What needs to be done:
Print every line of the material below character for character, keeping the original order and line breaks.

Data to examine:

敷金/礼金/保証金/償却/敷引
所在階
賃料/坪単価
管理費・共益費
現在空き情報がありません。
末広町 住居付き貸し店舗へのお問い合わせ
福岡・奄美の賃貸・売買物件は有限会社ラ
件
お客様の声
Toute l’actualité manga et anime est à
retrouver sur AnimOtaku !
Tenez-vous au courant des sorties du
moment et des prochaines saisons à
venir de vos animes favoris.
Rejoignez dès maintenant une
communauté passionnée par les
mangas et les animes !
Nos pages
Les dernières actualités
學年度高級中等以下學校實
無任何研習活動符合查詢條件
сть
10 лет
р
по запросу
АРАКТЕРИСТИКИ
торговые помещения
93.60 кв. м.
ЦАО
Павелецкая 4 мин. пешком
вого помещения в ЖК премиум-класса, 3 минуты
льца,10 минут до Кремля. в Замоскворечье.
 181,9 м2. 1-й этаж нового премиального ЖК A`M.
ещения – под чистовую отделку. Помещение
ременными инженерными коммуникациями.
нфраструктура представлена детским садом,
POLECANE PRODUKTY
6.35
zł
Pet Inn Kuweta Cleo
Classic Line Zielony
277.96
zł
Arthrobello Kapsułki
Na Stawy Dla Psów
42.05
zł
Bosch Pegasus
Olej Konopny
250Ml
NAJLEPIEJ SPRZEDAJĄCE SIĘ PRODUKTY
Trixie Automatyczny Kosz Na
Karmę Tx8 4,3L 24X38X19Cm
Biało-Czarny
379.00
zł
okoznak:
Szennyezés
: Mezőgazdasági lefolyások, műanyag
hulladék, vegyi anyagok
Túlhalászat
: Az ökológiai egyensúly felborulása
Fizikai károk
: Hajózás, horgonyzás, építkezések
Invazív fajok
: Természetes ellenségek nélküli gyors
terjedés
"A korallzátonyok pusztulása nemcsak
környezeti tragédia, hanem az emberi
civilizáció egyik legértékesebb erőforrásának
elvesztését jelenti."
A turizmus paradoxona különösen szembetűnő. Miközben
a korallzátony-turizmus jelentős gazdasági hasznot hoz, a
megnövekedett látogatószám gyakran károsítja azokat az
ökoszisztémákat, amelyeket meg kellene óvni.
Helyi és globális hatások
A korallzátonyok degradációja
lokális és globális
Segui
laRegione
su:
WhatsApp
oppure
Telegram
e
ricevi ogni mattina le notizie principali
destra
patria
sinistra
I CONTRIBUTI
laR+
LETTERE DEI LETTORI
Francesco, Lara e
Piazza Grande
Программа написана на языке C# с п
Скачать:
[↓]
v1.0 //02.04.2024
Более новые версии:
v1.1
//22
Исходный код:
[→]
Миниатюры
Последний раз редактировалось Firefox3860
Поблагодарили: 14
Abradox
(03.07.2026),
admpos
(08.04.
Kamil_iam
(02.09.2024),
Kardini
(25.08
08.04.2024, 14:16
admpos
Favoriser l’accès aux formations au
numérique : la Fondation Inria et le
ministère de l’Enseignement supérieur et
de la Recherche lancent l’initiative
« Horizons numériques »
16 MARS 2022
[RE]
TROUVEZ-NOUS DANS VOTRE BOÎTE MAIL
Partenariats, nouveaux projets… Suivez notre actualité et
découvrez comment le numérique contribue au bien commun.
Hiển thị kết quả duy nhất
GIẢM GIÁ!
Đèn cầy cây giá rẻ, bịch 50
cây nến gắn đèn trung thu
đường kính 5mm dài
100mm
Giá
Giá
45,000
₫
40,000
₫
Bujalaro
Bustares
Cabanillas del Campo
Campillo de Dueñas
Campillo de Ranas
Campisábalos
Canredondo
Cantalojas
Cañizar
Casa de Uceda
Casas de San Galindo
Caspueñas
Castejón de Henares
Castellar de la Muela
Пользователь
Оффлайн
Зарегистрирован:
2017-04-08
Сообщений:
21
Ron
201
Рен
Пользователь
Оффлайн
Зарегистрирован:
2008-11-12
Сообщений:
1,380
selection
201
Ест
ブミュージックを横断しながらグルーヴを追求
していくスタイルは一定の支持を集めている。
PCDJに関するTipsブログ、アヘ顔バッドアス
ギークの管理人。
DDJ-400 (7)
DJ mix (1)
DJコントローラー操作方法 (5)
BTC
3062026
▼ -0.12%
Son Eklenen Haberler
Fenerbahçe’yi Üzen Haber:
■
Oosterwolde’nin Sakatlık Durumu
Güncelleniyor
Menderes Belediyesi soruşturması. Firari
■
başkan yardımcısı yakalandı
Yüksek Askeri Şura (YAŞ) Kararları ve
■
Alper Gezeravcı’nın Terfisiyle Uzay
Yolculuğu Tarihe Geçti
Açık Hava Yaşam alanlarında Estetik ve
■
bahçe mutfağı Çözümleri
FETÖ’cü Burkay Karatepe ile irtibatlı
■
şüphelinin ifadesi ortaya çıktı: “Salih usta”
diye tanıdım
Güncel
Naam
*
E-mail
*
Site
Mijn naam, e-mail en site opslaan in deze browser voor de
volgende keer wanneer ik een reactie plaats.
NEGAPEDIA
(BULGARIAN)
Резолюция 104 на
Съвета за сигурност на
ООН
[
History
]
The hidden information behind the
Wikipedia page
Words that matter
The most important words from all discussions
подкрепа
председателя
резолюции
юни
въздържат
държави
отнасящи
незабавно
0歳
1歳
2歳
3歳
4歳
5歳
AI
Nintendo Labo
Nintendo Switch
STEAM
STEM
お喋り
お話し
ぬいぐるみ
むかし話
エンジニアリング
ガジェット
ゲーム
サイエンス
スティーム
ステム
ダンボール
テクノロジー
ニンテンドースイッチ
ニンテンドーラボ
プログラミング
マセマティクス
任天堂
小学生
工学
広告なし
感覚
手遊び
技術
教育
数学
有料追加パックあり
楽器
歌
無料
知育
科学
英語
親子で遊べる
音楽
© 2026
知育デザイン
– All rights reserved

Response to the task:
敷金/礼金/保証金/償却/敷引
所在階
賃料/坪単価
管理費・共益費
現在空き情報がありません。
末広町 住居付き貸し店舗へのお問い合わせ
福岡・奄美の賃貸・売買物件は有限会社ラ
件
お客様の声
Toute l’actualité manga et anime est à
retrouver sur AnimOtaku !
Tenez-vous au courant des sorties du
moment et des prochaines saisons à
venir de vos animes favoris.
Rejoignez dès maintenant une
communauté passionnée par les
mangas et les animes !
Nos pages
Les dernières actualités
學年度高級中等以下學校實
無任何研習活動符合查詢條件
сть
10 лет
р
по запросу
АРАКТЕРИСТИКИ
торговые помещения
93.60 кв. м.
ЦАО
Павелецкая 4 мин. пешком
вого помещения в ЖК премиум-класса, 3 минуты
льца,10 минут до Кремля. в Замоскворечье.
 181,9 м2. 1-й этаж нового премиального ЖК A`M.
ещения – под чистовую отделку. Помещение
ременными инженерными коммуникациями.
нфраструктура представлена детским садом,
POLECANE PRODUKTY
6.35
zł
Pet Inn Kuweta Cleo
Classic Line Zielony
277.96
zł
Arthrobello Kapsułki
Na Stawy Dla Psów
42.05
zł
Bosch Pegasus
Olej Konopny
250Ml
NAJLEPIEJ SPRZEDAJĄCE SIĘ PRODUKTY
Trixie Automatyczny Kosz Na
Karmę Tx8 4,3L 24X38X19Cm
Biało-Czarny
379.00
zł
okoznak:
Szennyezés
: Mezőgazdasági lefolyások, műanyag
hulladék, vegyi anyagok
Túlhalászat
: Az ökológiai egyensúly felborulása
Fizikai károk
: Hajózás, horgonyzás, építkezések
Invazív fajok
: Természetes ellenségek nélküli gyors
terjedés
"A korallzátonyok pusztulása nemcsak
környezeti tragédia, hanem az emberi
civilizáció egyik legértékesebb erőforrásának
elvesztését jelenti."
A turizmus paradoxona különösen szembetűnő. Miközben
a korallzátony-turizmus jelentős gazdasági hasznot hoz, a
megnövekedett látogatószám gyakran károsítja azokat az
ökoszisztémákat, amelyeket meg kellene óvni.
Helyi és globális hatások
A korallzátonyok degradációja
lokális és globális
Segui
laRegione
su:
WhatsApp
oppure
Telegram
e
ricevi ogni mattina le notizie principali
destra
patria
sinistra
I CONTRIBUTI
laR+
LETTERE DEI LETTORI
Francesco, Lara e
Piazza Grande
Программа написана на языке C# с п
Скачать:
[↓]
v1.0 //02.04.2024
Более новые версии:
v1.1
//22
Исходный код:
[→]
Миниатюры
Последний раз редактировалось Firefox3860
Поблагодарили: 14
Abradox
(03.07.2026),
admpos
(08.04.
Kamil_iam
(02.09.2024),
Kardini
(25.08
08.04.2024, 14:16
admpos
Favoriser l’accès aux formations au
numérique : la Fondation Inria et le
ministère de l’Enseignement supérieur et
de la Recherche lancent l’initiative
« Horizons numériques »
16 MARS 2022
[RE]
TROUVEZ-NOUS DANS VOTRE BOÎTE MAIL
Partenariats, nouveaux projets… Suivez notre actualité et
découvrez comment le numérique contribue au bien commun.
Hiển thị kết quả duy nhất
GIẢM GIÁ!
Đèn cầy cây giá rẻ, bịch 50
cây nến gắn đèn trung thu
đường kính 5mm dài
100mm
Giá
Giá
45,000
₫
40,000
₫
Bujalaro
Bustares
Cabanillas del Campo
Campillo de Dueñas
Campillo de Ranas
Campisábalos
Canredondo
Cantalojas
Cañizar
Casa de Uceda
Casas de San Galindo
Caspueñas
Castejón de Henares
Castellar de la Muela
Пользователь
Оффлайн
Зарегистрирован:
2017-04-08
Сообщений:
21
Ron
201
Рен
Пользователь
Оффлайн
Зарегистрирован:
2008-11-12
Сообщений:
1,380
selection
201
Ест
ブミュージックを横断しながらグルーヴを追求
していくスタイルは一定の支持を集めている。
PCDJに関するTipsブログ、アヘ顔バッドアス
ギークの管理人。
DDJ-400 (7)
DJ mix (1)
DJコントローラー操作方法 (5)
BTC
3062026
▼ -0.12%
Son Eklenen Haberler
Fenerbahçe’yi Üzen Haber:
■
Oosterwolde’nin Sakatlık Durumu
Güncelleniyor
Menderes Belediyesi soruşturması. Firari
■
başkan yardımcısı yakalandı
Yüksek Askeri Şura (YAŞ) Kararları ve
■
Alper Gezeravcı’nın Terfisiyle Uzay
Yolculuğu Tarihe Geçti
Açık Hava Yaşam alanlarında Estetik ve
■
bahçe mutfağı Çözümleri
FETÖ’cü Burkay Karatepe ile irtibatlı
■
şüphelinin ifadesi ortaya çıktı: “Salih usta”
diye tanıdım
Güncel
Naam
*
E-mail
*
Site
Mijn naam, e-mail en site opslaan in deze browser voor de
volgende keer wanneer ik een reactie plaats.
NEGAPEDIA
(BULGARIAN)
Резолюция 104 на
Съвета за сигурност на
ООН
[
History
]
The hidden information behind the
Wikipedia page
Words that matter
The most important words from all discussions
подкрепа
председателя
резолюции
юни
въздържат
държави
отнасящи
незабавно
0歳
1歳
2歳
3歳
4歳
5歳
AI
Nintendo Labo
Nintendo Switch
STEAM
STEM
お喋り
お話し
ぬいぐるみ
むかし話
エンジニアリング
ガジェット
ゲーム
サイエンス
スティーム
ステム
ダンボール
テクノロジー
ニンテンドースイッチ
ニンテンドーラボ
プログラミング
マセマティクス
任天堂
小学生
工学
広告なし
感覚
手遊び
技術
教育
数学
有料追加パックあり
楽器
歌
無料
知育
科学
英語
親子で遊べる
音楽
© 2026
知育デザイン
– All rights reserved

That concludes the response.